Last week, I decided to go to a martial arts class. One of my closest friends is an exceptional martial artist, so why not tag along? For the same reason most people don't do things like this: because I was definitely going to suck.
I’m good at rock climbing, hiking really slowly, and… basically no other sports. My endurance engine is very small and un-maintained. If it raises the heart rate, I’m bad at it.
So, before class, I started inventing excuses.
I didn’t sit down and say “what excuse can I use to avoid this?” Most people aren’t so logical about avoiding hard things. I just thought “it’s probably more important to cook lunch for tomorrow” and “I deserve a relaxing night of reading” and “I don't really have time for a new sport anyway”.
I was nervous.
And, predictably, I totally sucked!
There's a quote I love by Virgil Thomson:
“Try a thing you haven't done three times. Once, to get over the fear of doing it. Twice, to learn how to do it. And a third time to figure out whether you like it or not.”
It’s not a perfect formula. When I was learning to drive a motorcycle, it took several attempts to overcome my fear, and many more to learn how to do it. I had a hand injury for months after the crash. But when I returned my bike two weeks later, I missed it the moment I walked away.
When I had to come home five weeks later, I cried. Not because I didn't want to return to work or because Vietnam felt like a vacation, but because I knew that at home, I wouldn't be forced to practice new things everyday. I would have to choose my doses of fear, and like most people, I'm inclined to avoid those.

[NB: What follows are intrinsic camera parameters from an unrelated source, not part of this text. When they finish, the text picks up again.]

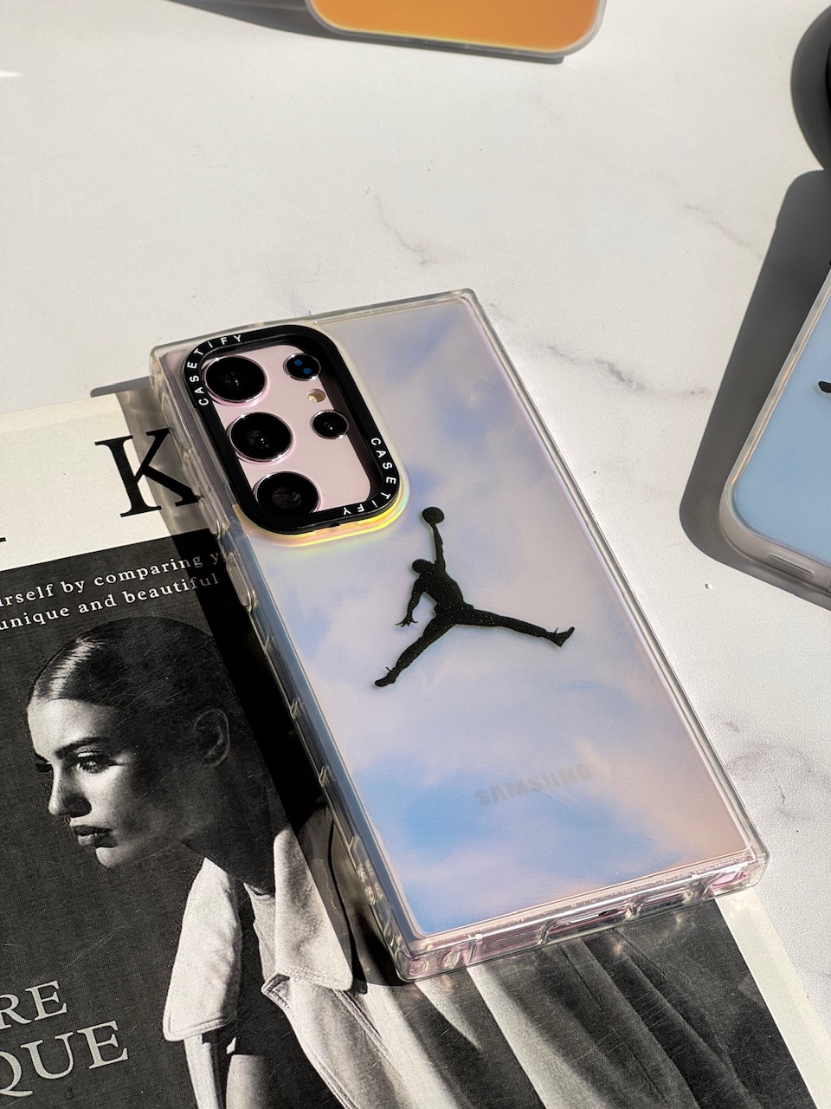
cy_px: 554
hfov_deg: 19.1
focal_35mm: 77
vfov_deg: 25.3
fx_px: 2465
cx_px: 416
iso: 25
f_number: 2.8
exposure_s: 1/727
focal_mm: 9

Maybe as we grow up, we learn to fear failure. I have a hunch that it's tied up in our culture of specialization; we talk about finding a thing we’re good at as if we just need to dig deep enough and uncover it.
Some people do have incredible natural talent! We all know these people. Maybe you've heard Brayden play the trumpet, or seen Kathy ride a bike. That’s talent mixed with practice. But I firmly believe that practiced skill is more important than natural talent.

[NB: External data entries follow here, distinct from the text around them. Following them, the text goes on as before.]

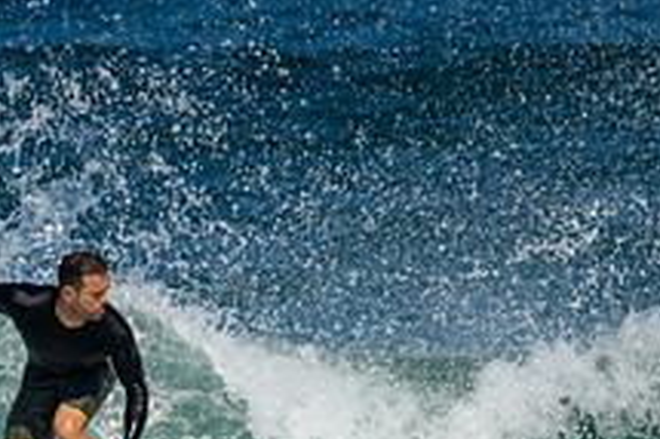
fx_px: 45577
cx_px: 99
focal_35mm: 2488
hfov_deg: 0.8
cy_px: 653
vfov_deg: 0.6
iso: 640
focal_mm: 800
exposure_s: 1/2000
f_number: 11
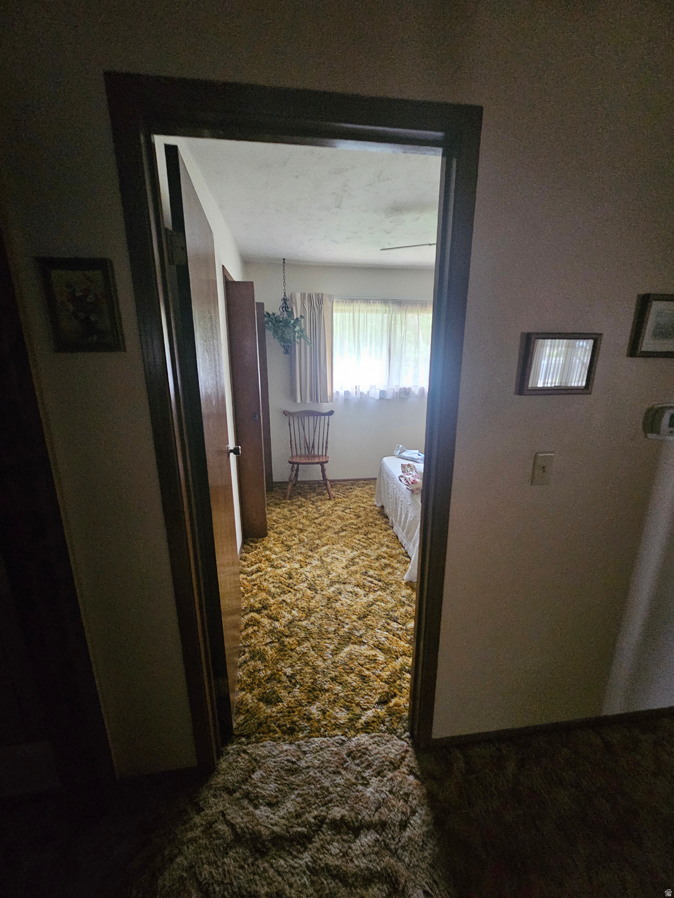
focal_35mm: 13
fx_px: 337
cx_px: 337
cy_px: 449
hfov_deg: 89.9
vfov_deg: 106.2
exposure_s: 1/24
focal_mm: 2.2
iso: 800
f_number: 2.2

And - maybe you saw this conclusion coming - I think that practice itself is more important than how good you are at anything! Practice is what gives us resilience; we learn so much more when we fail than we do when we succeed.
On one hand, this is a story about the fact that I learned something, but it's also a story about my certainty that most people walk around with my same lack of belief in their own ability to get better. At anything. So most people don't even try.
By extension, most of us feel incredible pride and surprise when we nail it, as well as when we fail.
Because what did you do when you failed? You TRIED. And that's scary,
And since most people avoid things that are scary, you are officially amazing.
Here's another quote to drive this idea home:
“I really don’t think life is about the I-could-have-beens. Life is only about the I-tried-to-do.”
-Niki Giovanni
After all, where would we get all of our best stories if not from our I-tried-to-dos?